Like Speaker Glenn Richardson, city officials believe that tax reform is needed. A recent Georgia Municipal Association survey shows that 72 percent of city officials believe the state's tax structure needs reforming. The plan the Speaker is proposing, however, "Georgia's Repeal of Every Ad-valorem Tax (GREAT)" is not the answer.

To the property owner who has seen rising tax bills as a result of rising assessments, the promise of "no more property tax" sounds appealing. But like the promises from TV infomercials of great fortune, everlasting youth or "lose 10 pounds in a week," when you look at the fine print, you see the catch. For Georgians, the catch of the GREAT plan is higher taxes and no say in how the revenues are spent.

For the average Georgian, the GREAT plan will likely be a tax increase, one with no direct benefit to them. Instead of an annual property tax bill, Georgians will be quietly taxed for everyday services never taxed before.
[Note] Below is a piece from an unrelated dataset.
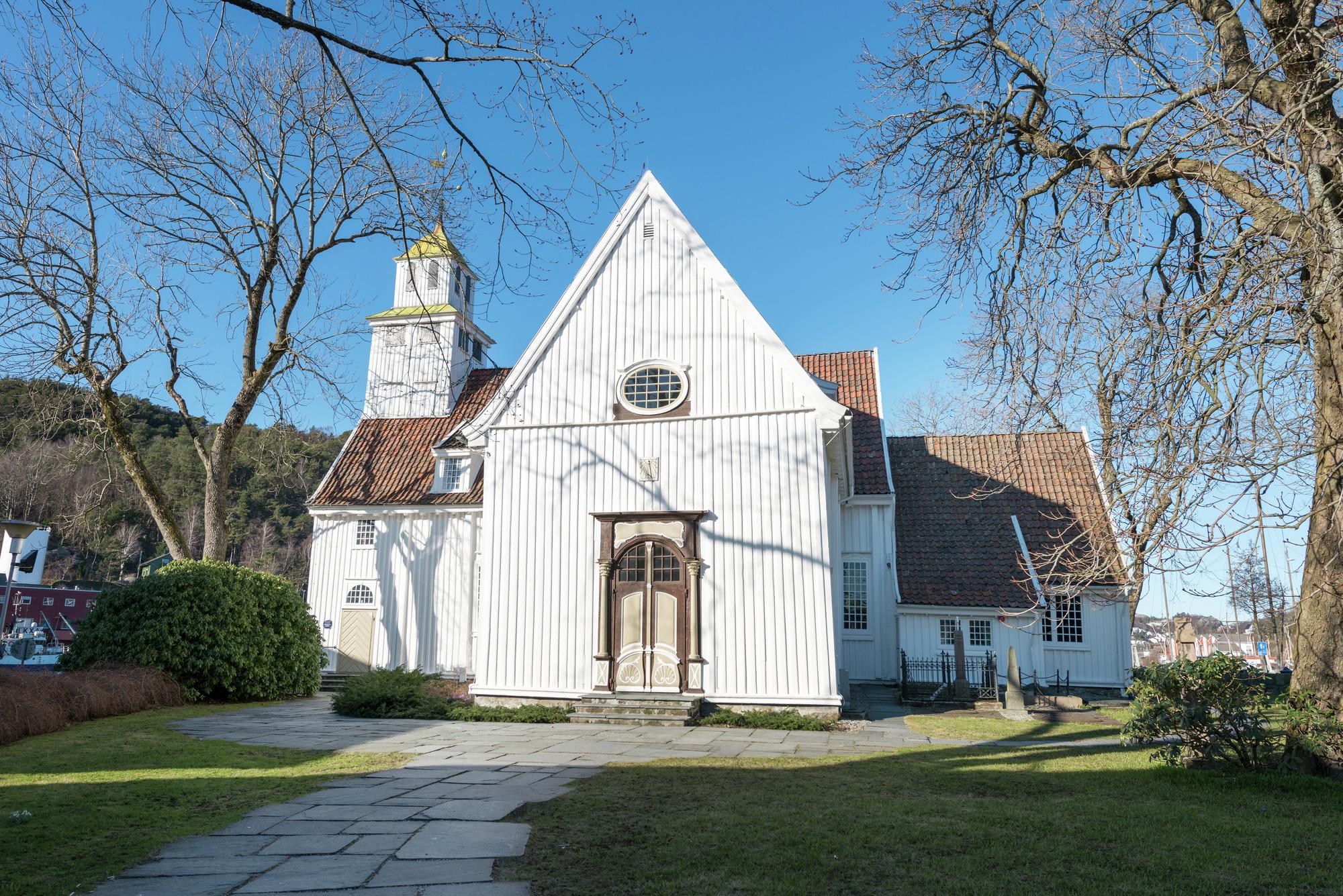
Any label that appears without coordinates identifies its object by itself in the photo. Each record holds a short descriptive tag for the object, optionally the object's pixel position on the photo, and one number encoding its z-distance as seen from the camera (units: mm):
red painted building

Every visit to the dentist, doctor and veterinarian; every car repair or maintenance which is done; every babysitter hired or daycare provider used; every haircut received or shirt taken to the dry cleaners will be taxed. And is there any assurance that those who pay these new taxes would receive any services from the state? Unlike the property tax, which is used to provide services to the people who pay the tax, the sales and service tax will be divided up by a handful of politicians in the state government and spent how they see fit.

Speaker Richardson says school boards, cities and counties will get the same revenue under his GREAT plan as they do today, and this may indeed be so. However, no community is static; growth, new industry, changing demographics and a multitude of other criteria require that local officials provide increases or different services to meet the changes their communities experience. But if the GREAT plan was adopted, no longer could citizens expect that these needs would be met or their voices heard.

The Speaker and other proponents of the plan talk about "local control" as if it matters only to local elected officials. It doesn't. A survey of Georgians earlier this year showed only 17 percent said they trusted state government to make local government funding decisions. And ask a homeowner whose house has burned down because an underfunded, under-staffed fire department couldn't get there in time how important local control is.

Legislators supporting the plan have said that local officials could go to the Capitol and ask for more funds if needed. We have seen, dramatically so in the last legislative session, how the state handles its own money; how it almost couldn't adopt a state budget to deal with pressing state issues and even when the budget was adopted, statewide crises in healthcare, transportation and other areas were ignored.

Yet now we are expected to believe that the legislature will not only adopt its constitutionally mandated state budget, but also deal with and understand the needs of over 600 local governments and their individual budget requests. Are we to trust that legislators from North Georgia will care that the citizens of Ty Ty want to start up a police force and need funds to do so? Or that legislators from South Georgia will have an interest in the traffic congestion in the metro area?

Adopting the budget at the local level takes significant time and public input. There are no such requirements at the Capitol. In fact, often lawmakers themselves are unsure of what they have approved in the state's budget until well after the budget has been adopted.

Our country was born on the cry of "No taxation without representation!" It's time for Georgians to rally that point again and let legislators know that decisions about local funding should remain at the local level. "Trust me, I'm from the government," isn't a GREAT plan for handling our revenues - it's not even a good plan.